Da oggi, l’ex CT dell’Italia, nonché allenatore tra le altre di Atalanta, Parma, Verona, Roma, Galatasaray e Valencia non è più il tecnico della Fiorentina. La sfida contro il Milan al “Franchi” persa dai viola 3-2 domenica scorsa, è stata l’ultima con lui alla guida della formazione toscana e, probabilmente, della sua vita professionale. Con una lettera pubblicata dalla società gigliata sui propri social, Prandelli ha spiegato i perché della sua decisione di lasciare l’incarico. Una dichiarazione d’amore per un calcio che non c’è più ed un grido di dolore per ciò che oggigiorno è diventato il mondo del pallone.

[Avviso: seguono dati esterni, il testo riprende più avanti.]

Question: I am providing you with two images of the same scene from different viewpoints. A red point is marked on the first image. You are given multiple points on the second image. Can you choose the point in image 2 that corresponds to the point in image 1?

Questo il testo del toccante messaggio:

Firenze, 23 marzo 2021. È la seconda volta che lascio la Fiorentina. La prima per volere di altri, oggi per una mia decisione. Nella vita di ciascuno, oltre che alle cose belle, si accumulano scorie, veleni che talvolta ti presentano il conto tutto assieme. In questo momento della mia vita mi trovo in un assurdo disagio che non mi permette di essere ciò che sono. Ho intrapreso questa nuova esperienza con gioia e amore, trascinato anche dall’entusiasmo della nuova proprietà. Ed è probabilmente il troppo amore per la città, per il ricordo dei bei momenti di sport che ci ho vissuto che sono stato cieco davanti ai primi segnali che qualcosa non andava, qualcosa non era esattamente al suo posto dentro di me. La mia decisione è dettata dalla responsabilità enorme che prima di tutto ho per i calciatori e per la società, ma non ultimo per il rispetto che devo ai tifosi della Fiorentina. Chi va in campo a questo livello, ha senza dubbio un talento specifico, chi ha talento è sensibile e mai vorrei che il mio disagio fosse percepito e condizionasse le prestazioni della squadra. In questi mesi è cresciuta dentro di me un’ombra che ha cambiato anche il mio modo di vedere le cose. Sono venuto qui per dare il 100%, ma appena ho avuto la sensazione che questo non fosse più possibile, per il bene di tutti ho deciso questo mio passo indietro. Ringrazio Rocco Commisso e tutta la sua meravigliosa famiglia, Joe Barone e Daniele Pradè, sempre vicini a me e alla squadra, ma soprattutto ringrazio Firenze che so che sarà capace di capire. Sono consapevole che la mia carriera di allenatore possa finire qui, ma non ho rimpianti e non voglio averne. Probabilmente questo mondo di cui ho fatto parte per tutta la mia vita, non fa più per me e non mi ci riconosco più. Sicuramente sarò cambiato io e il mondo va più veloce di quanto pensassi. Per questo credo che adesso sia arrivato il momento di non farmi più trascinare da questa velocità e di fermarmi per ritrovare chi veramente sono. Cesare Prandelli“.